Search code examples
keraslstmrecurrent-neural-network

How to stack same RNN for every layer?


I would like to know how to stack many layers of RNN but every layer are the same RNN. I want every layer share the same weight. I have read stack LSTM and RNN, but I found that each layer was not the same.

1 layer code:

inputs = keras.Input(shape=(maxlen,), batch_size = batch_size)

Emb_layer = layers.Embedding(max_features,word_dim)
Emb_output = Emb_layer(inputs)

first_layer = layers.SimpleRNN(n_hidden,use_bias=True,return_sequences=False,stateful =False)
first_layer_output = first_layer(Emb_output)

dense_layer = layers.Dense(1, activation='sigmoid')
dense_output = dense_layer(first_layer_output )

model = keras.Model(inputs=inputs, outputs=dense_output)
model.summary()

enter image description here RNN 1 layer

inputs = keras.Input(shape=(maxlen,), batch_size = batch_size)

Emb_layer = layers.Embedding(max_features,word_dim)
Emb_output = Emb_layer(inputs)

first_layer = layers.SimpleRNN(n_hidden,use_bias=True,return_sequences=True,stateful =True)
first_layer_output = first_layer(Emb_output)
first_layer_state = first_layer.states

second_layer = layers.SimpleRNN(n_hidden,use_bias=True,return_sequences=False,stateful =False)
second_layer_set_state = second_layer(first_layer_output, initial_state=first_layer_state)

dense_layer = layers.Dense(1, activation='sigmoid')
dense_output = dense_layer(second_layer_set_state )

model = keras.Model(inputs=inputs, outputs=dense_output)
model.summary()

enter image description here Stack RNN 2 layer.
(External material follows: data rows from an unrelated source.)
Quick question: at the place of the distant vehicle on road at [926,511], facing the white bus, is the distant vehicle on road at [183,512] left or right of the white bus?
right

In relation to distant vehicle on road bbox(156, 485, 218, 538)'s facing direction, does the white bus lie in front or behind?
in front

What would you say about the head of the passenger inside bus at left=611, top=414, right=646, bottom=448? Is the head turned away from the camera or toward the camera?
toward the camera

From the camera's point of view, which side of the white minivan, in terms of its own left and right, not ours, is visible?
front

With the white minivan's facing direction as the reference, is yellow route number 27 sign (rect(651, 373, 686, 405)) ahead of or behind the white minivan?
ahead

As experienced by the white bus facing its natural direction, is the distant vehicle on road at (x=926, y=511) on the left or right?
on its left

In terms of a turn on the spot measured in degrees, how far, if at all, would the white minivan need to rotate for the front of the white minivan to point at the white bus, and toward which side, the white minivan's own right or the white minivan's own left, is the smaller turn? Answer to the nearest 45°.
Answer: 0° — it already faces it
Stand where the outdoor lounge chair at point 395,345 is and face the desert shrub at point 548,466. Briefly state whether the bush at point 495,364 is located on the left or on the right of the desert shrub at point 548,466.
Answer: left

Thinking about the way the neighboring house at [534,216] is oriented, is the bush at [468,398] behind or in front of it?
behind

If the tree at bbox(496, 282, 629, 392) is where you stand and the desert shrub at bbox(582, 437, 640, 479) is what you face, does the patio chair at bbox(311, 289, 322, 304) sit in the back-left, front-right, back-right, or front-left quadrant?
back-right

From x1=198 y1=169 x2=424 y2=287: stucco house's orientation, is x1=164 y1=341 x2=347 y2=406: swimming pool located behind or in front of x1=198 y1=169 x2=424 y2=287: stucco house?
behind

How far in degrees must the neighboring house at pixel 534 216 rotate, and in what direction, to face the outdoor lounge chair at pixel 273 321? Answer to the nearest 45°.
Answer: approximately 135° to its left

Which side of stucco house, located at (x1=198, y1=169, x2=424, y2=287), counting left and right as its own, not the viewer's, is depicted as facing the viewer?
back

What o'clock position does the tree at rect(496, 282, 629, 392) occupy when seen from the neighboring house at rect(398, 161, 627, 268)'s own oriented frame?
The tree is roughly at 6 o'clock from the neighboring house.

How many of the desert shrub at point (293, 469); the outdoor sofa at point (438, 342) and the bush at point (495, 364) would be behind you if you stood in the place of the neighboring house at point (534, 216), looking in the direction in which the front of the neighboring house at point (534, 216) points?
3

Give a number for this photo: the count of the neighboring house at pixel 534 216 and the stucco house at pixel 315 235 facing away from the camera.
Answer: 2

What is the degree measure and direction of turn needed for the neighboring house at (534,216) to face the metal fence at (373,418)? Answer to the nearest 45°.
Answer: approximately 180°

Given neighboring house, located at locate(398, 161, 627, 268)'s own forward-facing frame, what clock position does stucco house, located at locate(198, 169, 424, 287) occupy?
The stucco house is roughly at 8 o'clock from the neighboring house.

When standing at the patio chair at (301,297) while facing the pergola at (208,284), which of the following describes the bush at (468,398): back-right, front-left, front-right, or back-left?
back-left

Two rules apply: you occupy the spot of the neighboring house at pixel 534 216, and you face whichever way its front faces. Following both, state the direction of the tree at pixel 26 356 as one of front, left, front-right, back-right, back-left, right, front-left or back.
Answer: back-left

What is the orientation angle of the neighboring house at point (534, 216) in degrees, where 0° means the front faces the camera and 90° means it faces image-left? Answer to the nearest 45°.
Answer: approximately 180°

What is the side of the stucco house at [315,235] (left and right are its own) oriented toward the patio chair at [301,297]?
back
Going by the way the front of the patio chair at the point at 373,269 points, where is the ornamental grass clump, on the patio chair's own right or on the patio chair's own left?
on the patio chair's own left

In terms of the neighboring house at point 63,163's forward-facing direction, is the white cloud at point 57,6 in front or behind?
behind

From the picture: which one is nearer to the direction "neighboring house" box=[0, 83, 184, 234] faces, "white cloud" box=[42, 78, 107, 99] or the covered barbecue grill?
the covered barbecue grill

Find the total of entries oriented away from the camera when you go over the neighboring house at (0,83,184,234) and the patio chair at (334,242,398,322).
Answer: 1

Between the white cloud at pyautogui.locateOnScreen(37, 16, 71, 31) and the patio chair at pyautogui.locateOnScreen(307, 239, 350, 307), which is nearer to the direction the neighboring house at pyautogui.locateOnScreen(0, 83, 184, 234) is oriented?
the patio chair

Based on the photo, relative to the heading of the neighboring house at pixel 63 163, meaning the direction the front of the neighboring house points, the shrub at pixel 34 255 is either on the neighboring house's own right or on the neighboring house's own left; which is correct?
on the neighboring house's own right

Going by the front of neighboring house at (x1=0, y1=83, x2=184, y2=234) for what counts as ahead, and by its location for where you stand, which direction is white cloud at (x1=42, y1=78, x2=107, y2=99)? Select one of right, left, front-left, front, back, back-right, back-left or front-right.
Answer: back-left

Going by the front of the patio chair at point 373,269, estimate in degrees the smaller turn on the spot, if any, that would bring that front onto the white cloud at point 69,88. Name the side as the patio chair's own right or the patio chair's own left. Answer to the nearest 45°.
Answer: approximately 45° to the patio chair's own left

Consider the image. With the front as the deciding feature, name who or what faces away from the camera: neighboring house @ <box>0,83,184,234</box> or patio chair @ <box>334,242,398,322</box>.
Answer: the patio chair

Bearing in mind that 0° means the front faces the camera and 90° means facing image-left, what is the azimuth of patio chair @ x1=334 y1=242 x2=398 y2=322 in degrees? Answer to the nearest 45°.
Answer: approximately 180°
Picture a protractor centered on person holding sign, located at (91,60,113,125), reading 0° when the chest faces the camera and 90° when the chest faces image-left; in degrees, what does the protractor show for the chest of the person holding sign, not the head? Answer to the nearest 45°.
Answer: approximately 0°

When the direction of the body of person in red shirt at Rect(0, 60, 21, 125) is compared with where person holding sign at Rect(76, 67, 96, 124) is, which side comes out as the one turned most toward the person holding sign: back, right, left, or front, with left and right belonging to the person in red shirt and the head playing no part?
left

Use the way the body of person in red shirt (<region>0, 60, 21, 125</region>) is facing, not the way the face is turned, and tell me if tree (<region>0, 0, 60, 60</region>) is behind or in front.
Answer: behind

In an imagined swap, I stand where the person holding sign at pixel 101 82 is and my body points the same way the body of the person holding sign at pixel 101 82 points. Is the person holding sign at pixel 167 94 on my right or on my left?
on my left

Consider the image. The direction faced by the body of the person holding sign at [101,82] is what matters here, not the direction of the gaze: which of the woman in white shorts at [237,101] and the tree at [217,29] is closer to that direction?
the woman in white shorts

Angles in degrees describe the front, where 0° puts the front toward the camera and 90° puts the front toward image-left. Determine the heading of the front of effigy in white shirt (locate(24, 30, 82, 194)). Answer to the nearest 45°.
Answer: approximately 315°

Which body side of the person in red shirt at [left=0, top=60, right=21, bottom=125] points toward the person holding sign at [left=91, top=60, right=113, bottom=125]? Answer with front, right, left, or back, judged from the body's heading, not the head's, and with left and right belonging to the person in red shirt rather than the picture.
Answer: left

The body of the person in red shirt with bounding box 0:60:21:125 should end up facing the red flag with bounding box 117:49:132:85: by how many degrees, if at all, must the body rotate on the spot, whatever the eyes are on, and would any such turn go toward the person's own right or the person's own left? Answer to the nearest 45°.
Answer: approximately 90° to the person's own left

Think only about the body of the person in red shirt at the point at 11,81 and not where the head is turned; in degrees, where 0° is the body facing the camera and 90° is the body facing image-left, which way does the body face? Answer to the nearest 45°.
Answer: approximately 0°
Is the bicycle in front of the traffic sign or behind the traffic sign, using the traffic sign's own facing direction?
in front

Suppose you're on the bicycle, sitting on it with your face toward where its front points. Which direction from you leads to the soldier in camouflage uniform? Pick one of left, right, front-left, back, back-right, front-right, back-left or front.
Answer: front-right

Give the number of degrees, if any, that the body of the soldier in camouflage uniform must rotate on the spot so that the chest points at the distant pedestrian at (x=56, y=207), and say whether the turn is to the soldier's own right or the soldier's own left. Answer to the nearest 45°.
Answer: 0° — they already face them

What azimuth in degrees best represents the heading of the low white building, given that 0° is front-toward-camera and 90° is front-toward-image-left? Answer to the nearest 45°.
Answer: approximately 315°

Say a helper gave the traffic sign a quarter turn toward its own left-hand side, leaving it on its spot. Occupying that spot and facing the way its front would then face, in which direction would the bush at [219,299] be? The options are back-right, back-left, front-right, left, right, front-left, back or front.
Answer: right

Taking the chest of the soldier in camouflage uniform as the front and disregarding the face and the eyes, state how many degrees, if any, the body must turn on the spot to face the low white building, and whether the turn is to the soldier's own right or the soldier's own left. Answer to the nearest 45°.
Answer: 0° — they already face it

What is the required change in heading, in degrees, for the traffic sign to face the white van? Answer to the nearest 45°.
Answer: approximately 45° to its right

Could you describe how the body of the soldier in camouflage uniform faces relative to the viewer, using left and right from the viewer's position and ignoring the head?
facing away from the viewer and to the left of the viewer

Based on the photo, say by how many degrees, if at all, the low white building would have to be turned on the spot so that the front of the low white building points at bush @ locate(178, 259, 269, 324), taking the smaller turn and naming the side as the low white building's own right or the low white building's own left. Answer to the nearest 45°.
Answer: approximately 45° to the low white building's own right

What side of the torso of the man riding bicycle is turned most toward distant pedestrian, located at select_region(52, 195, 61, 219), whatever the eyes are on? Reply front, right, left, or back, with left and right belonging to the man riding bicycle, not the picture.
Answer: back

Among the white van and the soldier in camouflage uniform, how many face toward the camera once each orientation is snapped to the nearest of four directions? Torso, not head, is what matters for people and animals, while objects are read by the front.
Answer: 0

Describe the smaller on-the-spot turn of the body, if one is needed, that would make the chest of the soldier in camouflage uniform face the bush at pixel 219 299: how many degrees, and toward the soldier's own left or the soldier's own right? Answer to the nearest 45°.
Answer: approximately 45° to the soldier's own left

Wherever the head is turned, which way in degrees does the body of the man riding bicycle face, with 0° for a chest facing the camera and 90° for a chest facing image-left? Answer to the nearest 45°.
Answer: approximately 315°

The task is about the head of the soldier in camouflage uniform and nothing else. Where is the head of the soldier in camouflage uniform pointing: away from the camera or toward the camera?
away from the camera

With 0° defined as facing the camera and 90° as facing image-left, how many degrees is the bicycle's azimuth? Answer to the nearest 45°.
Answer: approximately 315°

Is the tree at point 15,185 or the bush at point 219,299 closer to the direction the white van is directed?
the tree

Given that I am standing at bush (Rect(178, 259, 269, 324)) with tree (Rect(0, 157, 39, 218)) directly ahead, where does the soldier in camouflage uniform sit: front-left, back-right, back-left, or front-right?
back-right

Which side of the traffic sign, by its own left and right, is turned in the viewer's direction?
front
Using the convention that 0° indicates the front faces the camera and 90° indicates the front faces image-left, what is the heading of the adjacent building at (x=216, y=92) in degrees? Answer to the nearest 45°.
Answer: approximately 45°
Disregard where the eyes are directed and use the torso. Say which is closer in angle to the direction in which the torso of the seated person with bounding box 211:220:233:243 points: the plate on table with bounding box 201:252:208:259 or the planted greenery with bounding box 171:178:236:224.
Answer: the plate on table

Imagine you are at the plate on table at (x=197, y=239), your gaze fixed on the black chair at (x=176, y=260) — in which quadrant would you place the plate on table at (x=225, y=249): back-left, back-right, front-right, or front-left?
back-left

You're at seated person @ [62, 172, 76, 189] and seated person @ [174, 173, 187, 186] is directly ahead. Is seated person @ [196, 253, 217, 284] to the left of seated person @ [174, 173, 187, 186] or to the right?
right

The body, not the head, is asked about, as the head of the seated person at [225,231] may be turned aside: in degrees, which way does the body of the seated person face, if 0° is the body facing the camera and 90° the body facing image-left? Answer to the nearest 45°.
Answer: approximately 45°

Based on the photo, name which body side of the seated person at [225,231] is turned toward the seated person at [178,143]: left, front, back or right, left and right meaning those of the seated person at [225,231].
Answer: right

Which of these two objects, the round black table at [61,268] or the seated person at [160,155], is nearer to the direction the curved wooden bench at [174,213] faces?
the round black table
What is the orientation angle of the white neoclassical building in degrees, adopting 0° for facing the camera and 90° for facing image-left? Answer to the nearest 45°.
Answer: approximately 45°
For example, I want to build two layers RNN, but the first layer and the second must have the same weight, such that when I update the weight in the first layer the second layer must be updated and share the same value. As far as I know, TF has RNN.state. It returns the value from the previous layer. However, when I use this, it seems that each layer is treated independently. The 2-layer RNN that I want should have trainable parameters equal to the 1-layer since they shared the same weight, but this did not work.


Solution

  • You can view the layer object as a container for the weights that knows how to apply the weights. You can use the layer object as many times as you want. Assuming the embedding and the RNN dimension are the same, you can do:

    states = Emb_layer(inputs)
    first_layer = layers.SimpleRNN(n_hidden, use_bias=True, return_sequences=True)
    for _ in range(10):
        states = first_layer(states)
    

    There is no reason to set stateful to true. This is used when you split long sequences into multiple batches and what the RNN to remember the state between batches, so you do not have yo manually set initial states. You can get the final state of the RNN (that you wany you want to use for classification) by simply indexing the last position from states.